The reason why? Because Australia’s property market is going so well.

“When the pandemic broke out, economists warned prices were going to fall 20-25 per cent. Now we’re seeing prices rising 20-25 per cent,” Chris Leishman, professor of property and housing economics at the University of South Australia, told news.com.au.

“The fact that commentators switch their predictions so quickly shows how unstable it (the housing market) is.”

A new report, released on Tuesday, of which Prof Leishman is one of the lead researchers, found banks and the government are responsible for fuelling the frantic housing market.

The report, titled ‘Housing: Taming the Elephant in the Economy’, interviewed a panel of 87 experts and has been a year in the making.

Among its findings were that the number of homeowners under the age of 35 have halved since 1995, with most properties concentrated in the hands of 65-year-olds or older.

Prof Leishman said he is “seeing evidence that people (under 35) are giving up” on buying a house as a result.

According to the research, the home ownership is now out of reach for any Aussies under the age of 35.

Australia is one of the most indebted developed countries, beating the US, UK and Canada.

The inequality gap is widening as the housing market continues to surge.

Australia’s houses are taking on average just 32 days to sell as the economy recovers from COVID-19, news.com.au reported last week.

The housing sector is fuelling a problem threefold – creating an unstable economy, generating inequality and perhaps most surprisingly, reducing productivity.

“When the economy is booming we see housing prices accelerate. That’s the bit we already knew,” Prof Leishman said.

“(In the report) we actually ask the question – is there a feedback loop the other way?”

____________________

| Assigned task 1 |
Answer from the housing article:
(a) How many experts sat on the report's panel?
(b) On average, how many days are Australia's houses taking to sell?
(c) Since what year has the number of homeowners under 35 halved?
| Assigned task 2 |
Duplicate the housing article word for word, everything from "Prof Leishman said he" down to "Prof Leishman said.".
These lines have no connection to the housing article.

[Saved data entries]
____________________

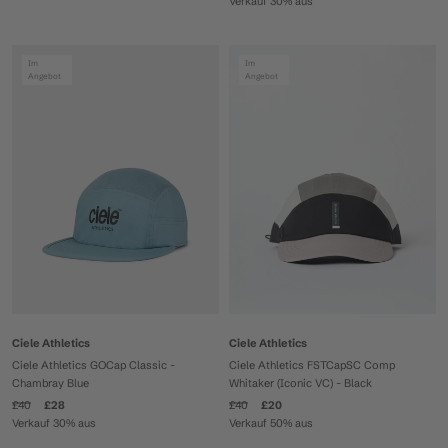
Verkauf 30% aus
Im
Im
Angebot
Angebot
Ciele Athletics
Ciele Athletics
Ciele Athletics FSTCapSC Comp
Ciele Athletics GOCap Classic -
Whitaker (Iconic VC) - Black
Chambray Blue
£40
£20
£40
£28
Verkauf 50% aus
Verkauf 30% aus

____________________

| Exercise output 1 |
(a) 87
(b) 32 days
(c) 1995

| Exercise output 2 |
Prof Leishman said he is “seeing evidence that people (under 35) are giving up” on buying a house as a result.

According to the research, the home ownership is now out of reach for any Aussies under the age of 35.

Australia is one of the most indebted developed countries, beating the US, UK and Canada.

The inequality gap is widening as the housing market continues to surge.

Australia’s houses are taking on average just 32 days to sell as the economy recovers from COVID-19, news.com.au reported last week.

The housing sector is fuelling a problem threefold – creating an unstable economy, generating inequality and perhaps most surprisingly, reducing productivity.

“When the economy is booming we see housing prices accelerate. That’s the bit we already knew,” Prof Leishman said.